SOURCE DATA.
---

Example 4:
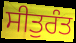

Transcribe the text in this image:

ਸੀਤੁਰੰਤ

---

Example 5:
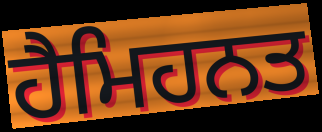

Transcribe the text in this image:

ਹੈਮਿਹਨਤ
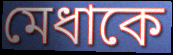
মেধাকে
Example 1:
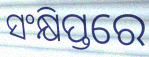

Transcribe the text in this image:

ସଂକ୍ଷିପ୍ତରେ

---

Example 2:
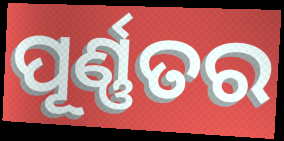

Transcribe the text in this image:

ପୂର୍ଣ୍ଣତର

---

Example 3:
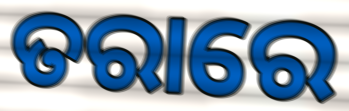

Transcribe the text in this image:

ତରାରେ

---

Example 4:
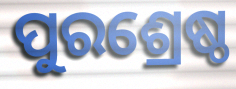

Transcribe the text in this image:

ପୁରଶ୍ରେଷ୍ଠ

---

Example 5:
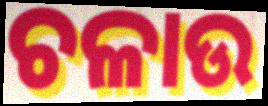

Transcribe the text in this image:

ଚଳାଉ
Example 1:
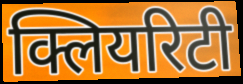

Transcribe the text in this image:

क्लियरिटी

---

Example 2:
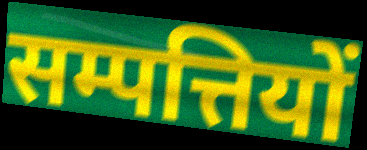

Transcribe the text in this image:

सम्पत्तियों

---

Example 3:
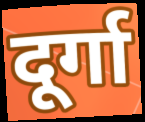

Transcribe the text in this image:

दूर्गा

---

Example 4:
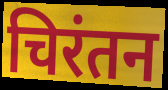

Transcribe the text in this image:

INSTRUCTIONS FOR THE TASK.
Copy everything in the records above except the pictures, exactly as written.

EXERCISE OUTPUT.
---

Example 4:

Transcribe the text in this image:

ਸੀਤੁਰੰਤ

---

Example 5:

Transcribe the text in this image:

ਹੈਮਿਹਨਤ
মেধাকে
Example 1:

Transcribe the text in this image:

ସଂକ୍ଷିପ୍ତରେ

---

Example 2:

Transcribe the text in this image:

ପୂର୍ଣ୍ଣତର

---

Example 3:

Transcribe the text in this image:

ତରାରେ

---

Example 4:

Transcribe the text in this image:

ପୁରଶ୍ରେଷ୍ଠ

---

Example 5:

Transcribe the text in this image:

ଚଳାଉ
Example 1:

Transcribe the text in this image:

क्लियरिटी

---

Example 2:

Transcribe the text in this image:

सम्पत्तियों

---

Example 3:

Transcribe the text in this image:

दूर्गा

---

Example 4:

Transcribe the text in this image:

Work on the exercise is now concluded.